Dans cet ouvrage intitulé Ghassan Tuéni (1926-2012), Chadia Tuéni rend hommage au mari qu’elle aime, admire et dont elle partagera les valeurs. Le journaliste, le politique, l’amateur d’art, le danseur… Un homme d’exception aux multiples facettes. Dans son interview, elle ne prétend pas cerner la personnalité de ce grand homme et en parle avec beaucoup d’amour et de pudeur.
Pourriez-vous partager avec nous tout ce que cet homme exceptionnel a été?
Le titre préféré de Ghassan Tuéni était «journaliste», et je crois qu’il l’était dans l’âme. Constamment à l’affût de l’information, il était très ambitieux pour les jeunes qui faisaient leurs études de journalisme et anxieux de les voir à la hauteur et d’assurer une bonne relève. Dans les années (90) où je l’ai connu, il n’était pas actif en politique. Il n’avait pas de responsabilités directes, mais ce sujet le passionnait. Pour lui, la politique était le devenir du citoyen et du Liban. D’ailleurs, il avait encouragé les jeunes à écrire un livre sur la citoyenneté, ses devoirs et ses responsabilités.
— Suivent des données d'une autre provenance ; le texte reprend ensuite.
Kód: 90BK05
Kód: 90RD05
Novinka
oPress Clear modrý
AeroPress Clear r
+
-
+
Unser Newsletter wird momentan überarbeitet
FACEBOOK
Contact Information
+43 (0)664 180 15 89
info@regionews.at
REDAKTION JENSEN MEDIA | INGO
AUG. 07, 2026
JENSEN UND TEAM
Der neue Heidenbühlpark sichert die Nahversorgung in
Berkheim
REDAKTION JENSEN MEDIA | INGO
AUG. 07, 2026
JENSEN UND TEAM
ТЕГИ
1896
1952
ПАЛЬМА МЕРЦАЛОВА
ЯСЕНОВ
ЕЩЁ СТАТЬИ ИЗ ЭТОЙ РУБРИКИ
Diplomate, il l’a été de façon ponctuelle. La diplomatie faisait part de sa façon d’être, de son lien avec les gens. La personne que j’ai côtoyée à cette période était prête à prendre «sa retraite» pour s’atteler à l’écriture. C’est à ce moment qu’il a écrit Le secret de la profession et d’autres secrets, Un siècle pour rien, Des lettres à Elias Sarkis… Il aimait concevoir la plupart de ses ouvrages avec Saad Kiwan, concepteur justement de livres. L’art, pour Ghassan Tuéni, était une seconde nature. Il aimait s’entourer de belles œuvres de peintres libanais, la musique classique russe et grecque, appréciait Brahms et Beethoven. Il aimait la vie et la prenait à bras-le-corps. Difficile à croire que c’était un bon danseur. Il aimait boire avec modération et fumer sans compter. Il avait le culte de l’amitié. Les icônes étaient essentielles dans sa vie. Au-delà de l’art, elles étaient objet de vénération…
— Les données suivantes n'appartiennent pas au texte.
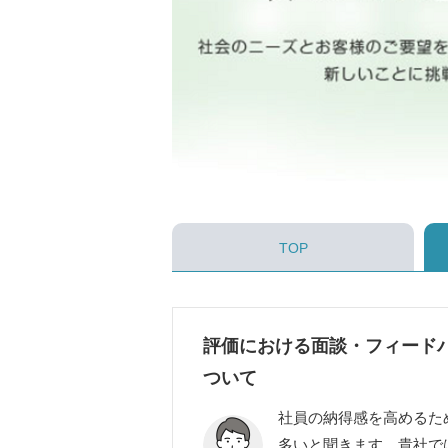
TOP
評価における面談・フィード
ついて
社員の納得感を高めるた
多いと聞きます。貴社で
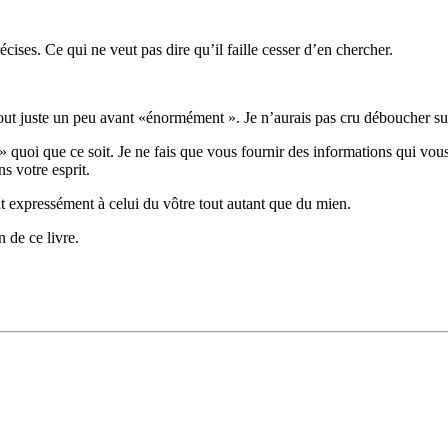
ises. Ce qui ne veut pas dire qu’il faille cesser d’en chercher.
t juste un peu avant «énormément ». Je n’aurais pas cru déboucher sur 
uoi que ce soit. Je ne fais que vous fournir des informations qui vous 
s votre esprit.
ient expressément à celui du vôtre tout autant que du mien.
n de ce livre.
Son parcours a été marqué par des tragédies (il a perdu sa première femme et ses trois enfants, ndlr). Il a pourtant écrit, après l’assassinat de son fils Gebran: enterrer la haine et la vengeance. D’où tenait-il cette force qui lui permettait non seulement de dépasser les épreuves, mais de «pardonner» à la vie cruelle?
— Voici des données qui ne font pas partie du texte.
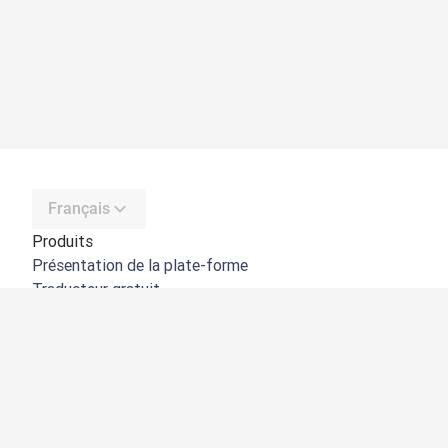
Français
Produits
Présentation de la plate-forme
Traducteur gratuit
API de DeepL
DeepL Write
DeepL Voice
DeepL Voice for Meetings
DeepL Voice for Conversations
Applications et intégrations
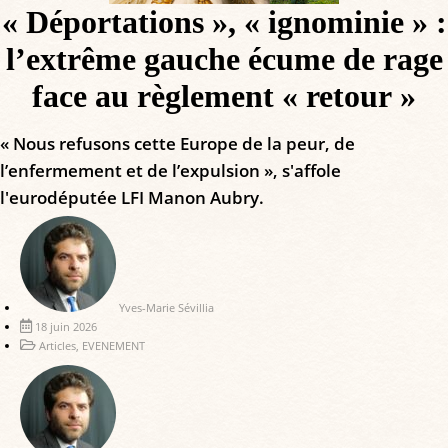
« Déportations », « ignominie » :
l’extrême gauche écume de rage
face au règlement « retour »
« Nous refusons cette Europe de la peur, de
l’enfermement et de l’expulsion », s'affole
l'eurodéputée LFI Manon Aubry.
Yves-Marie Sévillia
18 juin 2026
Articles
,
EVENEMENT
De la conjugaison de plusieurs facteurs: la foi vive traduite dans le quotidien et les gestes de tous les jours, une foi vécue, son amour de la vie, son appréciation des moindres détails, la multiplicité de ses intérêts, son amour du travail bien fait. Il a dit à l’un de ses amis qui a perdu son fils que ce qui sauve c’est la foi et l’occupation… C’était un homme de réflexion mais aussi d’action. Ce qui est rare.
C’était un homme de paix et de convivialité vous dites. Comment le traduisait-il?
Il a souvent assisté à des séminaires de religions, de toutes les religions. Il était lié au groupe La communauté de saint Egidio, qui prône non seulement la paix mais le dialogue entre les religions. Plus que l’acceptation de l’autre, c’est l’amour de l’autre dans ses différences qui prime. La différence, selon lui, est source de richesse. Il a lutté contre les ghettos. C’est pourquoi, pendant la guerre, il ne s’est rallié à aucun parti, bien que, dans sa prime jeunesse, il a fait partie du PPS (Parti populaire national devenu Parti syrien national social – PSNS, ndlr), qu’il a quitté par la suite.
Quelles sont les personnalités les plus marquantes qui l’ont influencé?
Il le dit dans l’un de ses ouvrages. II parle d’Antoun Saadé dans son idée de laïcité du Liban, de Charles Malek, du philosophe Kant… Sa philosophie de vie c’était: être utile et faire face.
Malgré la diversité de ses centres d’intérêt, malgré le pouvoir qui corrompt, il était un homme plein d’amour. Quel époux a-t-il été?
Je ne sais pas comment il faisait pour donner du temps à son épouse et ses petits-enfants. Tellement il était disponible, nous avions l’impression que c’était un chômeur qui n’avait rien d’autre à faire à part nous séduire et nous dire combien il avait besoin de nous et combien nous étions importants à ses yeux… Il suffisait d’un coup de fil du journal pour qu’il replonge… Nous savions alors qu’il fallait le laisser à lui-même.